L’« essence » qui semble présupposée par la logique des noms propres consiste donc en fait pour un être à « porter un nom donné » contingent, qui ne désigne rien de séparé ni d’achevé comme une essence, mais qui est attaché à une individualité processuelle. Elle se constitue durant toute l’existence de l’individu, autour d’une structure méréologique non-substantielle mais concrète, qui ne doit pas être confondue avec la nature des masses sans unité, et dont la nature n’est pas seulement logique, ni simplement de l’ordre de la ressemblance phénoménale, mais bien ontologique. L’individu est processuel parce qu’il est un faisceau de temporalités qui toutes participent à sa permanente constitution. La thèse de Rabachou est ici assez originale : « la pluralité qualitative des temporalités individuelles permet de soutenir que le chevauchement des parties subsistant les unes avec les autres dote le tout ainsi obtenu d’une temporalité particulière, en fonction des configurations temporelles qui relient les parties » (p. 109). Un animal par exemple est un tout qui s’individue à partir de parties temporelles comme les événements de son existence.

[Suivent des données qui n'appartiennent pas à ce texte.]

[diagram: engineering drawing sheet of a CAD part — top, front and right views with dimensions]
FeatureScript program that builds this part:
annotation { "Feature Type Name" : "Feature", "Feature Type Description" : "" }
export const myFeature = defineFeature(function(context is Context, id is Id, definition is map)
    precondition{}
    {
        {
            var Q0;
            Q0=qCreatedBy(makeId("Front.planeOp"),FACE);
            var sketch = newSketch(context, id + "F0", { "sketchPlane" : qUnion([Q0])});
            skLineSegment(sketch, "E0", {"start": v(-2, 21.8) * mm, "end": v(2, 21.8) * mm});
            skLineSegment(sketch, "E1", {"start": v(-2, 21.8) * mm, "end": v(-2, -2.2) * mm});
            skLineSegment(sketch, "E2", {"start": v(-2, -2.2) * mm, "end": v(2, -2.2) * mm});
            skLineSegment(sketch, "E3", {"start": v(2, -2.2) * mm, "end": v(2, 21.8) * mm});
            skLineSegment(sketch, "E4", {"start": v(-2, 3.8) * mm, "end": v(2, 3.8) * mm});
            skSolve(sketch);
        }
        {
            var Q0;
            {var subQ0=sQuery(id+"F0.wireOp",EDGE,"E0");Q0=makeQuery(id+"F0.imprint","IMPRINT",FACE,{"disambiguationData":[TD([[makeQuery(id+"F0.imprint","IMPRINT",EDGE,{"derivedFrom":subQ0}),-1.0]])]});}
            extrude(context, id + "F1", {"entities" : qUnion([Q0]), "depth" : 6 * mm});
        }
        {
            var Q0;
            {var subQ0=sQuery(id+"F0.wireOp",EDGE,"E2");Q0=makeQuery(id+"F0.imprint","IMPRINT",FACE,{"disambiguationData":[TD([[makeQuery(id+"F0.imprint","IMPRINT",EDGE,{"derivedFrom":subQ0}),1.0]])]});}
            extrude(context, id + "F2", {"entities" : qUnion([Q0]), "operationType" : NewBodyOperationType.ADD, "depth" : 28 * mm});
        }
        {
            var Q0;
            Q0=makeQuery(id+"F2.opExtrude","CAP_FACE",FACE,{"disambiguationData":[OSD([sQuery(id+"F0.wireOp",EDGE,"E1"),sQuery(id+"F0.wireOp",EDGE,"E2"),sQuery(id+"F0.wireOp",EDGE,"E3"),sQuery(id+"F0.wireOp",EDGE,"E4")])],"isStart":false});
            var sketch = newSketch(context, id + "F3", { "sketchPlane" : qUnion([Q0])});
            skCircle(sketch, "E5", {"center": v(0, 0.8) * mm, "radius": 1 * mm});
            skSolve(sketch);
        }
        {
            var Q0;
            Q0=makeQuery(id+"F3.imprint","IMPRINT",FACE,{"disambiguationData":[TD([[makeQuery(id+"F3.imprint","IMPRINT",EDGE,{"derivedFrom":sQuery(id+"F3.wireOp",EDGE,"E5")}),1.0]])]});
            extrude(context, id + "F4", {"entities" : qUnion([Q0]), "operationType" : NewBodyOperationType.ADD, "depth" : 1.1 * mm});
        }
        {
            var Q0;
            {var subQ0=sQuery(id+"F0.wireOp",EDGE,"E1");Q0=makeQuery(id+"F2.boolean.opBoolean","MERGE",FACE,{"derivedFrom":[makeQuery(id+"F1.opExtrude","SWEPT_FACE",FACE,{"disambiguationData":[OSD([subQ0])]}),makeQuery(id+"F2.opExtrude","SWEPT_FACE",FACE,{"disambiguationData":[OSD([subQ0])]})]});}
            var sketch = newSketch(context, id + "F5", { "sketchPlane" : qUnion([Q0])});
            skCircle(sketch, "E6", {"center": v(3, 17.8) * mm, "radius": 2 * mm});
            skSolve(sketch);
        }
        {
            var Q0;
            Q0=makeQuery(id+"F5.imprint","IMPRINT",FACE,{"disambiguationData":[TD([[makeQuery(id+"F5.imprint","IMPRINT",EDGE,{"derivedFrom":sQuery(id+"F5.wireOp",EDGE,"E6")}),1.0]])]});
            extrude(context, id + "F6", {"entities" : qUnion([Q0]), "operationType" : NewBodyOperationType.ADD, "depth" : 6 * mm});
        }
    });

Comment savoir pourtant que les individualisations que nous opérons en identifiant un objet ou un phénomène comme une totalité à laquelle nous donnons une unité, ne sont pas des unités de compte purement conceptuelles, comme le pense Frege, et dès lors relatives à une idéologie ou à un langage particulier, à l’instar de ce que défend Peter Geach ? Entre le relativisme et l’essentialisme, Rabachou veut se frayer un chemin pour penser l’individuation concrète ; il entend prouver que l’individualisation, c’est-à-dire la reconnaissance de l’identité d’une entité à travers tout ce qui lui arrive, consiste dans les faits à distinguer ce qui, dans son individuation concrète, c’est-à-dire son processus de constitution réelle, relève de processus constituants, et ce qui ne le constitue pas. Comment expliquer que certaines caractéristiques d’un être apparaissent plus importantes que d’autres pour son identification, par exemple qu’avoir 78 chromosomes soit plus important que de s’être coincé la patte dans une porte, pour cet animal qu’on cherche à identifier comme « chien » ? Il n’y a pas à postuler une essence derrière le chien qui permettent de lui donner des attributs essentiels et d’autres accidentels, comme voudrait le faire Wiggins. On peut, selon Rabachou, penser une « nature », et dire de deux individus qu’on compare qu’ils sont « de même nature », et donc d’une même espèce, si l’on pense leur identité, non de façon substantielle, mais comme une perpétuité, c’est-à-dire une stabilité temporelle. On parle alors d’« individualité perpétuelle » à leur sujet. On pourrait dénoncer là, soit dit en passant, un tropisme essentialiste paradoxal, puisque Rabachou ne justifie pas le passage d’une simple permanence phénoménale à la perpétuité qu’il décrit et qui semble constituer un premier degré d’absoluité. Quoiqu’il en soit, au soupçon d’arbitraire concernant la « nature » des individus que décrit Rabachou, celui-ci répond avec Quine qu’il est utile à tout vivant d’identifier des ressemblances pour bâtir des inductions sur des espèces, et que si les similarités d’espèces n’ont pas de fondement métaphysique absolu mais sont relatives aux besoins évolutifs et scientifiques à l’origine de nos classifications, cela reste quelque chose de courant et de naturel, comme un « patrimoine animal » en l’homme.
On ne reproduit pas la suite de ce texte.